The Idea

This claim indicates that the book does not use a single, fully unified language; rather, it deliberately brings together terms drawn from different fields: philosophy, religion, ethics, and politics. This diversity does not appear to be mere stylistic ornament; instead, it reflects a desire to approach the theme of humanism from multiple directions, since the issue itself is bound up with thought, belief, values, and social affairs together.

Concise Formulation

The book uses a selective lexicon that combines philosophical, religious, ethical, and political terms

Its Place in the Book’s Argument

Within the book’s argument, this selective lexicon is a sign of the subject’s own nature; ideas are not understood within a single isolated field. The claim therefore serves the book’s construction by making language a mirror of overlapping questions. It also prepares the reader for a discussion that does not stop at one level of interpretation, but moves between adjacent and connected levels.

Why It Matters

The importance of this claim lies in its explanation of why the book seems to move between different fields of knowledge.

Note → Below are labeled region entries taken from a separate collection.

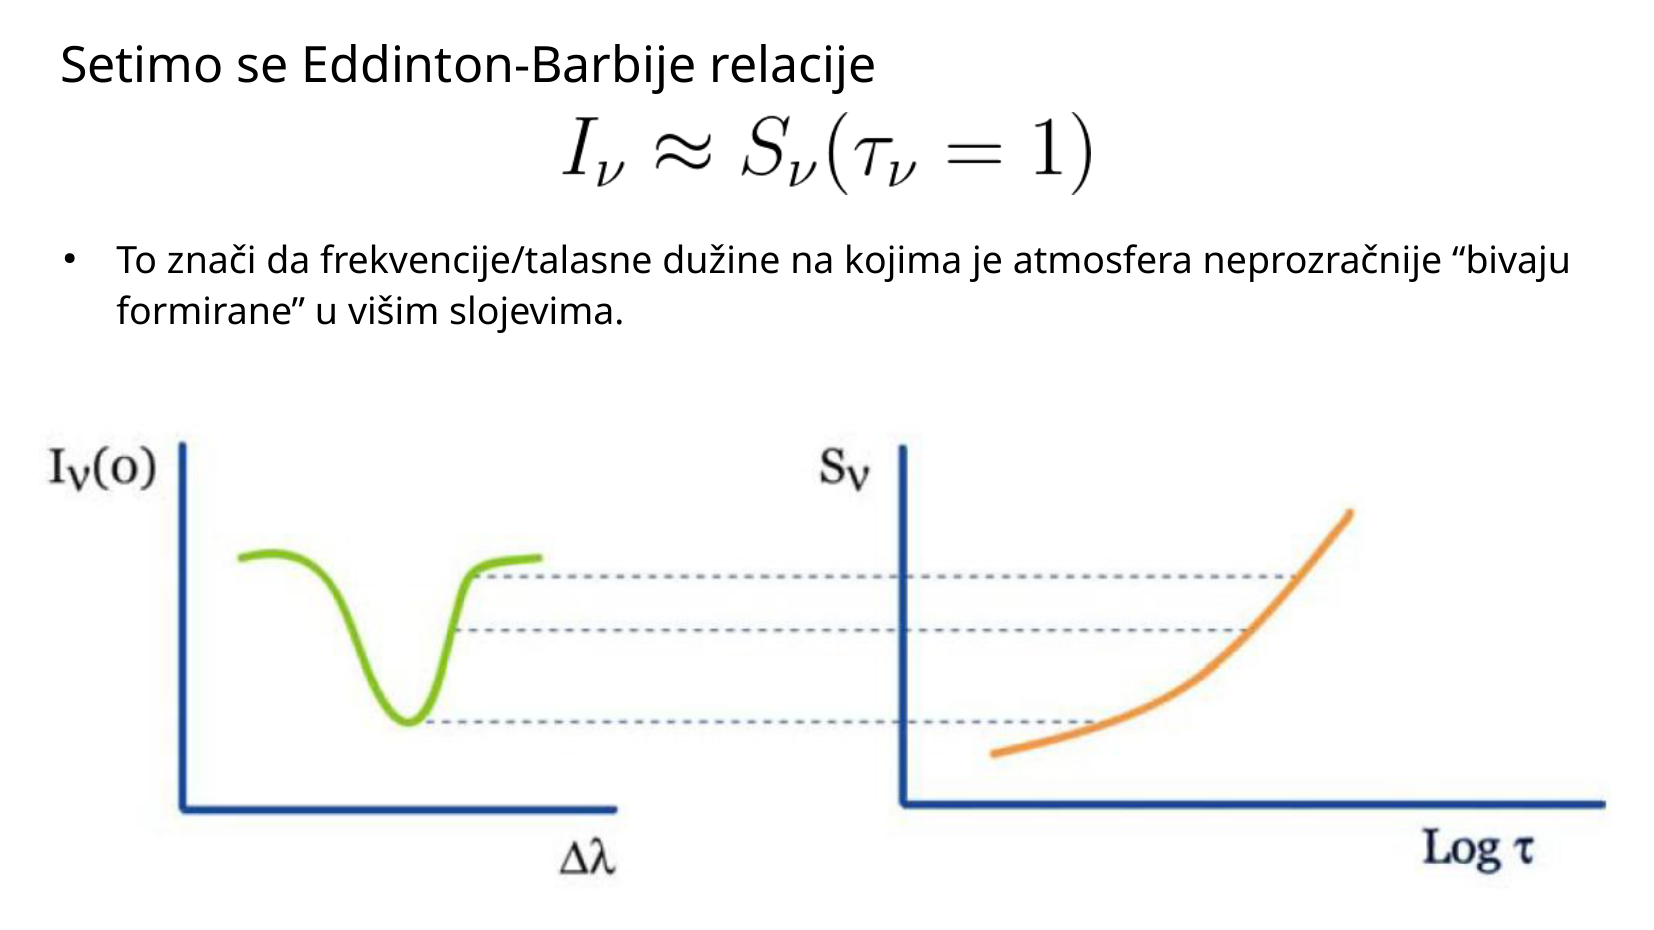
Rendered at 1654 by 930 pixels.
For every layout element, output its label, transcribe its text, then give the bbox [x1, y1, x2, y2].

picture [562, 112, 1091, 195]
picture [0, 351, 1653, 901]
title Setimo se Eddinton-Barbije relacije [59, 13, 1648, 113]
list To znači da frekvencije/talasne dužine na kojima je atmosfera neprozračnije “bivaju formirane” u višim slojevima. U liniji to izgleda ovako: [45, 149, 1635, 351]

This movement is not disarray, but part of a way of viewing the human being as a creature in whom meanings, powers, and values intersect. The claim thus helps clarify the breadth of the horizon within which the book operates.

Brief Evidence

It uses a selective lexicon that combines philosophical, religious, ethical, and political terms It describes the book as using a selective lexicon that combines philosophical, religious, and ethical terms

Reading Questions

  • What effect does this linguistic blending have on the reader’s understanding of the subject?
  • Does lexical diversity serve to expand the question, or does it blur its boundaries?

Degree of Documentation

High: the claim appears in a clear location in the book’s material.